Dean cracks his neck, and the doors open. I follow them down an unfamiliar path. This isn’t where Dean had his quarters. We’re high on the ship, looking through windows that could touch the clouds in the right weather.
“A few days, two at most,” Dean smirks. “The second batch is almost ready. Radio me when you have enough people hooked, and I’ll follow. You have a month at most.”
“Want me to look for the girl in the meantime? I can take a boat-”
“No need,” Dean cuts him off. “She won’t stray far from her precious husband, and he was AOE. I saw his brand not long after he crash-landed on this shithole. Matthews gave me access to the Galene’s personnel files after they left, but I told him Rivera’s chip wasn’t active.”

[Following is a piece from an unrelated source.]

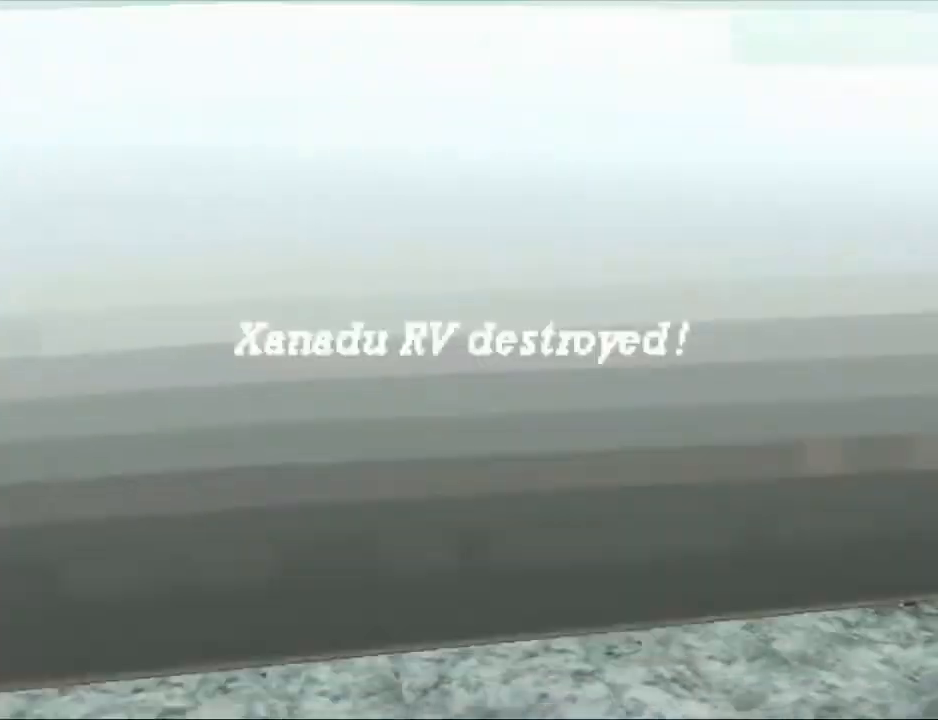
{"buttons": ["X", "R1", "R2"], "left_stick": "left", "button_events": [[283, "X", "down"], [300, "R1", "down"], [317, "L1", "down"], [467, "L1", "up"]]}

“You’re always a step ahead,” Lindell replies.
What?I want to scream at them and ask questions, but they can’t hear me and wouldn’t answer. The fact that Dean knows where I am, that he’s always known, makes me almost vomit.
A door opens to a room with dark wood shelves and a large empty desk. One wall is floor-to-ceiling windows, and Dean stretches out in a large leather chair and swivels to face them. It’s nothing but sky and ocean that stretches to the horizon.
“That seat feel good?” Lindell asks.
“It was always meant to be mine,” Dean says. “Too bad the old man can’t see this.”
“Would he have been proud?”
“Not in his vocabulary.” Dean shakes his head. He scoots forward and rips something off the wall and chucks it into a trash can. “He would have felt nothing now that I think about it. He planned for things and then worked the plan. And that’s what we’re going to do now. Setbacks will come up, but we’ll get past them.”
Lindell cocks an eyebrow. “You cheated death.”
“I’m not going to die,” Dean shoots him a glare. “That’s not my fate.”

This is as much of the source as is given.